Written task: Express each of the entries below as a numbered list of its lines, leaving out blank lines. Omit the pictures from your answer.

__________

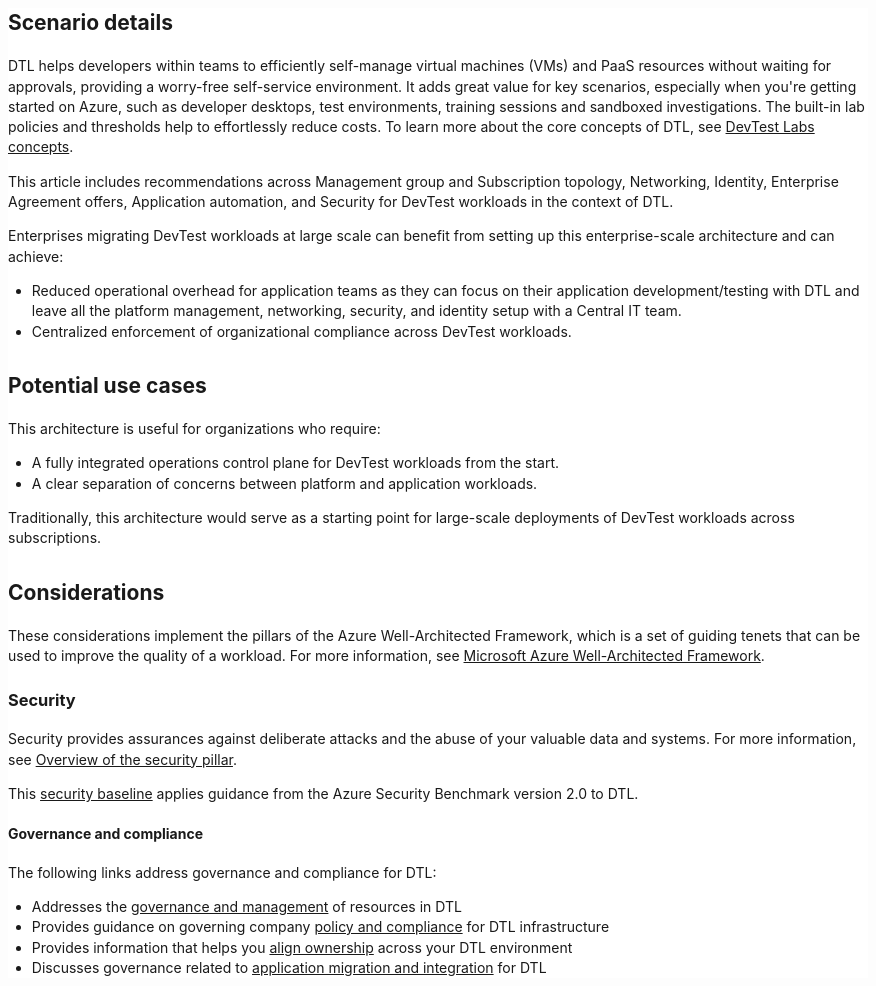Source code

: ## Scenario details

DTL helps developers within teams to efficiently self-manage virtual machines (VMs) and PaaS resources without waiting for approvals, providing a worry-free self-service environment. It adds great value for key scenarios, especially when you're getting started on Azure, such as developer desktops, test environments, training sessions and sandboxed investigations. The built-in lab policies and thresholds help to effortlessly reduce costs. To learn more about the core concepts of DTL, see [DevTest Labs concepts](/azure/devtest-labs/devtest-lab-concepts).

This article includes recommendations across Management group and Subscription topology, Networking, Identity, Enterprise Agreement offers, Application automation, and Security for DevTest workloads in the context of DTL.

Enterprises migrating DevTest workloads at large scale can benefit from setting up this enterprise-scale architecture and can achieve:

- Reduced operational overhead for application teams as they can focus on their application development/testing with DTL and leave all the platform management, networking, security, and identity setup with a Central IT team.
- Centralized enforcement of organizational compliance across DevTest workloads.

## Potential use cases

This architecture is useful for organizations who require:

- A fully integrated operations control plane for DevTest workloads from the start.
- A clear separation of concerns between platform and application workloads.

Traditionally, this architecture would serve as a starting point for large-scale deployments of DevTest workloads across subscriptions.

## Considerations

These considerations implement the pillars of the Azure Well-Architected Framework, which is a set of guiding tenets that can be used to improve the quality of a workload. For more information, see [Microsoft Azure Well-Architected Framework](/azure/architecture/framework).

### Security

Security provides assurances against deliberate attacks and the abuse of your valuable data and systems. For more information, see [Overview of the security pillar](/azure/architecture/framework/security/overview).

This [security baseline](/security/benchmark/azure/baselines/devtest-labs-security-baseline) applies guidance from the Azure Security Benchmark version 2.0 to DTL.

#### Governance and compliance

The following links address governance and compliance for DTL:

- Addresses the [governance and management](/azure/devtest-labs/devtest-lab-guidance-governance-resources) of resources in DTL
- Provides guidance on governing company [policy and compliance](/azure/devtest-labs/devtest-lab-guidance-governance-policy-compliance) for DTL infrastructure
- Provides information that helps you [align ownership](/azure/devtest-labs/devtest-lab-guidance-governance-cost-ownership#define-role-based-access-across-your-organization) across your DTL environment
- Discusses governance related to [application migration and integration](/azure/devtest-labs/devtest-lab-guidance-governance-application-migration-integration) for DTL
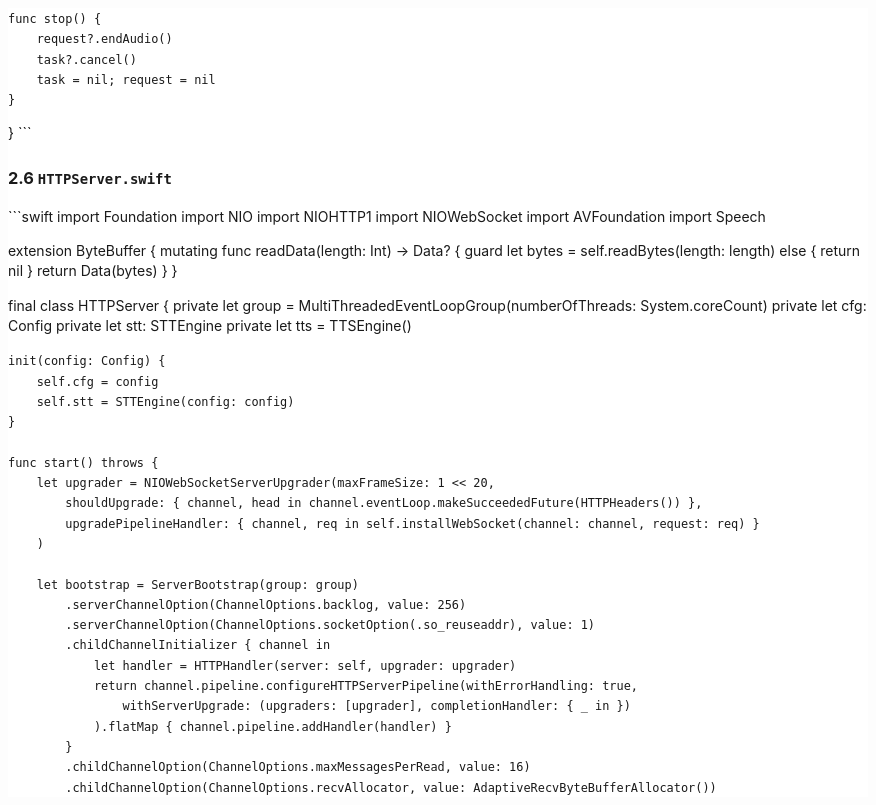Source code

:     func stop() {
        request?.endAudio()
        task?.cancel()
        task = nil; request = nil
    }
}
\`\`\`

### 2.6 `HTTPServer.swift`
\`\`\`swift
import Foundation
import NIO
import NIOHTTP1
import NIOWebSocket
import AVFoundation
import Speech

extension ByteBuffer {
    mutating func readData(length: Int) -> Data? {
        guard let bytes = self.readBytes(length: length) else { return nil }
        return Data(bytes)
    }
}

final class HTTPServer {
    private let group = MultiThreadedEventLoopGroup(numberOfThreads: System.coreCount)
    private let cfg: Config
    private let stt: STTEngine
    private let tts = TTSEngine()

    init(config: Config) {
        self.cfg = config
        self.stt = STTEngine(config: config)
    }

    func start() throws {
        let upgrader = NIOWebSocketServerUpgrader(maxFrameSize: 1 << 20,
            shouldUpgrade: { channel, head in channel.eventLoop.makeSucceededFuture(HTTPHeaders()) },
            upgradePipelineHandler: { channel, req in self.installWebSocket(channel: channel, request: req) }
        )

        let bootstrap = ServerBootstrap(group: group)
            .serverChannelOption(ChannelOptions.backlog, value: 256)
            .serverChannelOption(ChannelOptions.socketOption(.so_reuseaddr), value: 1)
            .childChannelInitializer { channel in
                let handler = HTTPHandler(server: self, upgrader: upgrader)
                return channel.pipeline.configureHTTPServerPipeline(withErrorHandling: true,
                    withServerUpgrade: (upgraders: [upgrader], completionHandler: { _ in })
                ).flatMap { channel.pipeline.addHandler(handler) }
            }
            .childChannelOption(ChannelOptions.maxMessagesPerRead, value: 16)
            .childChannelOption(ChannelOptions.recvAllocator, value: AdaptiveRecvByteBufferAllocator())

__________

Result for this task:
1. Source code
2. : ## Scenario details
3. DTL helps developers within teams to efficiently self-manage virtual machines (VMs) and PaaS resources without waiting for approvals, providing a worry-free self-service environment. It adds great value for key scenarios, especially when you're getting started on Azure, such as developer desktops, test environments, training sessions and sandboxed investigations. The built-in lab policies and thresholds help to effortlessly reduce costs. To learn more about the core concepts of DTL, see [DevTest Labs concepts](/azure/devtest-labs/devtest-lab-concepts).
4. This article includes recommendations across Management group and Subscription topology, Networking, Identity, Enterprise Agreement offers, Application automation, and Security for DevTest workloads in the context of DTL.
5. Enterprises migrating DevTest workloads at large scale can benefit from setting up this enterprise-scale architecture and can achieve:
6. - Reduced operational overhead for application teams as they can focus on their application development/testing with DTL and leave all the platform management, networking, security, and identity setup with a Central IT team.
7. - Centralized enforcement of organizational compliance across DevTest workloads.
8. ## Potential use cases
9. This architecture is useful for organizations who require:
10. - A fully integrated operations control plane for DevTest workloads from the start.
11. - A clear separation of concerns between platform and application workloads.
12. Traditionally, this architecture would serve as a starting point for large-scale deployments of DevTest workloads across subscriptions.
13. ## Considerations
14. These considerations implement the pillars of the Azure Well-Architected Framework, which is a set of guiding tenets that can be used to improve the quality of a workload. For more information, see [Microsoft Azure Well-Architected Framework](/azure/architecture/framework).
15. ### Security
16. Security provides assurances against deliberate attacks and the abuse of your valuable data and systems. For more information, see [Overview of the security pillar](/azure/architecture/framework/security/overview).
17. This [security baseline](/security/benchmark/azure/baselines/devtest-labs-security-baseline) applies guidance from the Azure Security Benchmark version 2.0 to DTL.
18. #### Governance and compliance
19. The following links address governance and compliance for DTL:
20. - Addresses the [governance and management](/azure/devtest-labs/devtest-lab-guidance-governance-resources) of resources in DTL
21. - Provides guidance on governing company [policy and compliance](/azure/devtest-labs/devtest-lab-guidance-governance-policy-compliance) for DTL infrastructure
22. - Provides information that helps you [align ownership](/azure/devtest-labs/devtest-lab-guidance-governance-cost-ownership#define-role-based-access-across-your-organization) across your DTL environment
23. - Discusses governance related to [application migration and integration](/azure/devtest-labs/devtest-lab-guidance-governance-application-migration-integration) for DTL
24. Source code
25. :     func stop() {
26.         request?.endAudio()
27.         task?.cancel()
28.         task = nil; request = nil
29.     }
30. }
31. \`\`\`
32. ### 2.6 `HTTPServer.swift`
33. \`\`\`swift
34. import Foundation
35. import NIO
36. import NIOHTTP1
37. import NIOWebSocket
38. import AVFoundation
39. import Speech
40. extension ByteBuffer {
41.     mutating func readData(length: Int) -> Data? {
42.         guard let bytes = self.readBytes(length: length) else { return nil }
43.         return Data(bytes)
44.     }
45. }
46. final class HTTPServer {
47.     private let group = MultiThreadedEventLoopGroup(numberOfThreads: System.coreCount)
48.     private let cfg: Config
49.     private let stt: STTEngine
50.     private let tts = TTSEngine()
51.     init(config: Config) {
52.         self.cfg = config
53.         self.stt = STTEngine(config: config)
54.     }
55.     func start() throws {
56.         let upgrader = NIOWebSocketServerUpgrader(maxFrameSize: 1 << 20,
57.             shouldUpgrade: { channel, head in channel.eventLoop.makeSucceededFuture(HTTPHeaders()) },
58.             upgradePipelineHandler: { channel, req in self.installWebSocket(channel: channel, request: req) }
59.         )
60.         let bootstrap = ServerBootstrap(group: group)
61.             .serverChannelOption(ChannelOptions.backlog, value: 256)
62.             .serverChannelOption(ChannelOptions.socketOption(.so_reuseaddr), value: 1)
63.             .childChannelInitializer { channel in
64.                 let handler = HTTPHandler(server: self, upgrader: upgrader)
65.                 return channel.pipeline.configureHTTPServerPipeline(withErrorHandling: true,
66.                     withServerUpgrade: (upgraders: [upgrader], completionHandler: { _ in })
67.                 ).flatMap { channel.pipeline.addHandler(handler) }
68.             }
69.             .childChannelOption(ChannelOptions.maxMessagesPerRead, value: 16)
70.             .childChannelOption(ChannelOptions.recvAllocator, value: AdaptiveRecvByteBufferAllocator())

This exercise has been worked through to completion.